Ella buscaba su luna de miel. Sentía que él siempre se la había negado, que la había llenado de excusas y desencuentros, que su reloj no marcaba horas para ella. Por eso tan pronto como llegó a la conclusión que aún quedaba mucho por vivir, tomó esa maleta vieja y se deshizo de ella. Como los vikingos, le hizo un funeral a todos los recuerdos de esos años que parecían muertos tras días de nada. La maleta flotó hacia el olvido siguiendo la corriente. Escribió una carta para que ninguna de las ideas de todos esos años se le olvidaran. Una vez terminó las siete páginas de postergaciones y promesas incumplidas, las tiró al basurero y les prendió fuego. Miró por largo rato los discos de tapas oscuras mientras se preguntaba que los pudo unir por tanto tiempo. Ese día se quedó fija en su mente, el día que entendió que su vida no le pertenecía, que las pautas las dictaba desde el silencio y la omisión. No podía entenderlo. Ya no recordaba las campanas de semana santa ni el amor con vista al mar. Ya no recordaba que era el amor o sentirse feliz. Una vida propia, eso era todo lo que necesitaba.
Miraba la calle a través del ventanal del café. La gente pasaba, como cada febrero, embobada en el espíritu romántico de San Valentín. No lograba comprender. Sus pensamientos divagaban y procrastinaban sin encontrar una respuesta que, por evidente, no quería ver. No tenía miedo a morir, tenía miedo a que hubiese algo peor que eso. Quizás pensaba en sentirse muerto en vida.

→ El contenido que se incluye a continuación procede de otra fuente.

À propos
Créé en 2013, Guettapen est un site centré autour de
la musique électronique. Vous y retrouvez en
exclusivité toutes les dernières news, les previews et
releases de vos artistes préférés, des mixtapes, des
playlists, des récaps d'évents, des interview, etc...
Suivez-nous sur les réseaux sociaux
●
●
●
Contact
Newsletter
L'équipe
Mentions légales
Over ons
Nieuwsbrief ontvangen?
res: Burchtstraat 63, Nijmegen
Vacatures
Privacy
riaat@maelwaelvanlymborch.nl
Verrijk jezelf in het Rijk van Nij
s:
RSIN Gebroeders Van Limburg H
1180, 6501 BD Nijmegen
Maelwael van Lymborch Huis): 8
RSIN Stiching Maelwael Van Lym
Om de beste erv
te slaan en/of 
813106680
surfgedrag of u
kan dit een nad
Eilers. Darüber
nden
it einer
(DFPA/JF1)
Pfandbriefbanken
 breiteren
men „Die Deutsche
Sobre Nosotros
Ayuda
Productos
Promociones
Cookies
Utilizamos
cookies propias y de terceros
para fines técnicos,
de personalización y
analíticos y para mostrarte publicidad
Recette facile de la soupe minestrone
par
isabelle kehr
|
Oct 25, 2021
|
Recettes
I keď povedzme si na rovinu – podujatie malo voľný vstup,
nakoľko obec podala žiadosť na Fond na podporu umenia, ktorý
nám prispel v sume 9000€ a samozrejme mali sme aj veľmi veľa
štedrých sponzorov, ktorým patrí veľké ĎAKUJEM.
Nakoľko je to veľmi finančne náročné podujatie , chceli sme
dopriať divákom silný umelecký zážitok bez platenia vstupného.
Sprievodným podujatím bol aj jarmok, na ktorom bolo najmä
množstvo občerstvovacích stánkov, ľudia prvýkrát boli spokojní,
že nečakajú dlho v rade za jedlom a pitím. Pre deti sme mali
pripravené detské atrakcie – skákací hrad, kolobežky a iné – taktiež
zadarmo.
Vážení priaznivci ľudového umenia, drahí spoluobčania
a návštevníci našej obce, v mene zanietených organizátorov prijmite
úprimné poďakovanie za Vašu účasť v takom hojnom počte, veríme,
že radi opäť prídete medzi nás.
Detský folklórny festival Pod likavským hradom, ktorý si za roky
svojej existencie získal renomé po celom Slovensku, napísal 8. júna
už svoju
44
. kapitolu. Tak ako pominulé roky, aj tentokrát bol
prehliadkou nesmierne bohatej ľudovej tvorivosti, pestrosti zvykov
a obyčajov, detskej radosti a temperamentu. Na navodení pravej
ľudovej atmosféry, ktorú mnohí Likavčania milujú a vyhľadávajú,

Consciente de que tu interior está vacío de toda esperanza y felicidad.
Cerró la puerta y lanzo las llaves a lo lejos. Caminó determinada a no mirar hacia atrás hasta subirse al taxi que la esperaba. Era tiempo de vivir.
Desembarcamos y tomamos un bus que tras dos horas de viaje llegó a nuestra primera parada. Era enero, pero la ciudad estaba a oscuras a las cuatro de la tarde. Frente al hotel había un restaurante de comida thai que incluía bar abierto. Nos fuimos a acostar después de varias horas de conversar sobre lo mismo una y otra vez. Hicimos el amor por horas y nos dijimos ardientes palabras hasta que amaneció. Ella se escabulló en mi sueño y al aroma del café nada recordaba de nuestra noche en llamas. Entendí, mientras ella miraba a la calle a través del ventanal del hotel, que nada volvería a ser como cuando las campanas de la iglesia adornaban nuestro amor. Que debíamos elegir entre poblar nuestra vida de recuerdos o quemar todo y empezar de nuevo.